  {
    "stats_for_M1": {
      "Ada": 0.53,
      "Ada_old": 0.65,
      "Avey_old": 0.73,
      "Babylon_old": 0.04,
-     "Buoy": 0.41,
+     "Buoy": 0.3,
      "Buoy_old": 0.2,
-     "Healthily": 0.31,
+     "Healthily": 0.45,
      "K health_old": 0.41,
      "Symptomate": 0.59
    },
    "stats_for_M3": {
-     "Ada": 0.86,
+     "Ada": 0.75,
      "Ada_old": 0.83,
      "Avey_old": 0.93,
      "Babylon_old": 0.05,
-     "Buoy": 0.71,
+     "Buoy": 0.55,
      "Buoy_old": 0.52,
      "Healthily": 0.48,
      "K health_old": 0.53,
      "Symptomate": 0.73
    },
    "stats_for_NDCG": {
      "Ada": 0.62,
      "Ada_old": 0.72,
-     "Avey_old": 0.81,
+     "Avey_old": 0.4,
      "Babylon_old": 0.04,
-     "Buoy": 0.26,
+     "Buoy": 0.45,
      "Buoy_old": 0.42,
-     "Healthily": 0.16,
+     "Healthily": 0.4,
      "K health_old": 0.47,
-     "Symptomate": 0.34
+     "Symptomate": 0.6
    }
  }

---

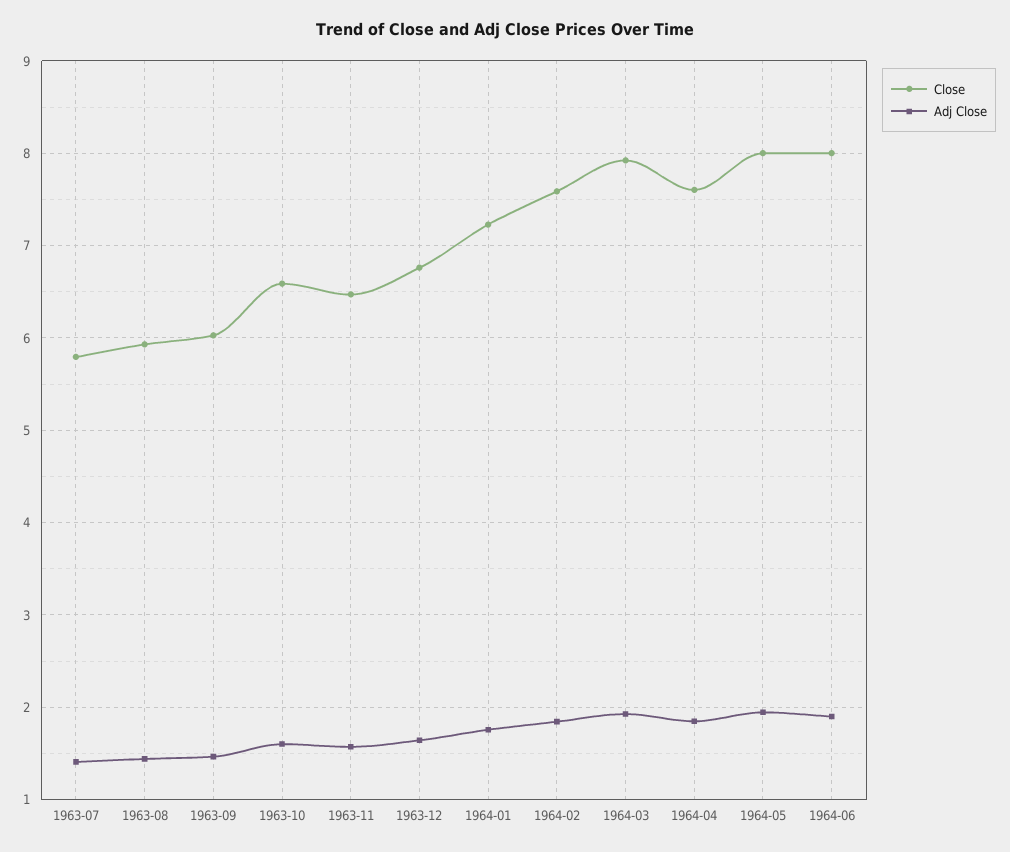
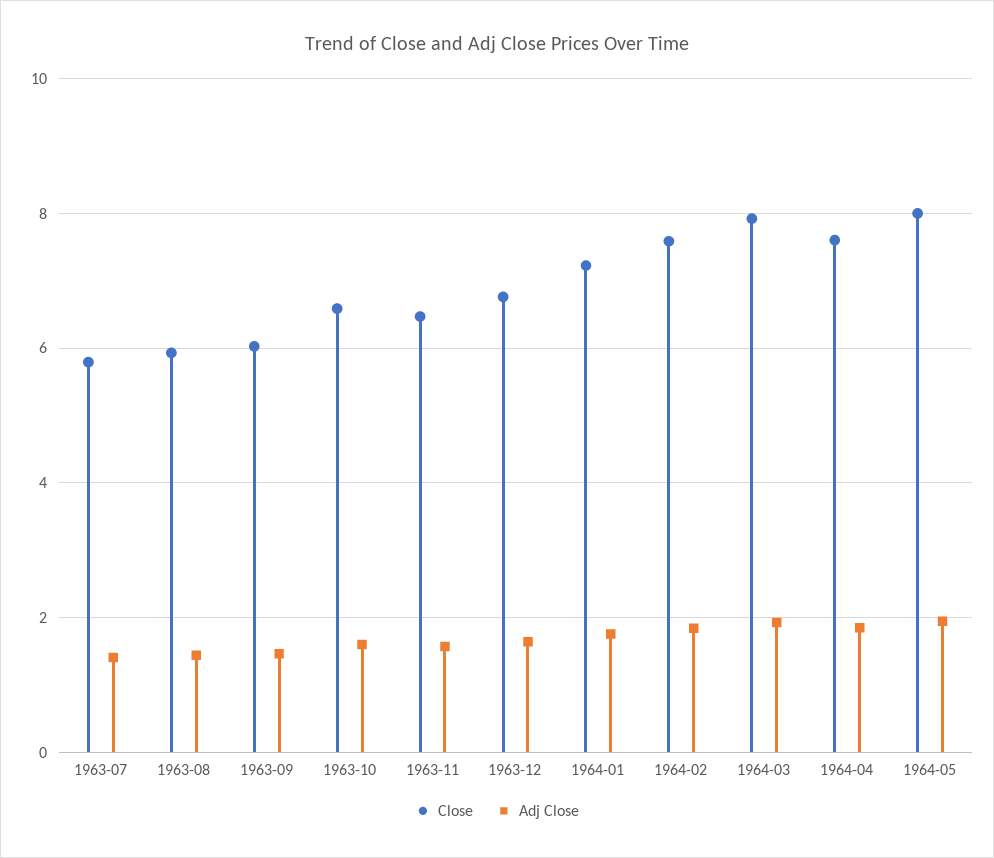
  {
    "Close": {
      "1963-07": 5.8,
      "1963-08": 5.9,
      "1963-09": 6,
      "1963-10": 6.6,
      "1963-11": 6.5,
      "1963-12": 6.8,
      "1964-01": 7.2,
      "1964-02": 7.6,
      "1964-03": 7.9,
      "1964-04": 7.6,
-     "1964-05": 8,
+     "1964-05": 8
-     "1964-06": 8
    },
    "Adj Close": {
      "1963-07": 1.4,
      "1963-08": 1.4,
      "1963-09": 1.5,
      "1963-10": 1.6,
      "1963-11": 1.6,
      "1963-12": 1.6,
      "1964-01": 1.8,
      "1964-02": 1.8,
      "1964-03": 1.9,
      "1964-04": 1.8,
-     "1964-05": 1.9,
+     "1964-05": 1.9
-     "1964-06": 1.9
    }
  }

---

Wherever the string "Healthily" is found in the entries, copy the line it sits in.

● **Task response**
-     "Healthily": 0.31,
+     "Healthily": 0.45,
      "Healthily": 0.48,
-     "Healthily": 0.16,
+     "Healthily": 0.4,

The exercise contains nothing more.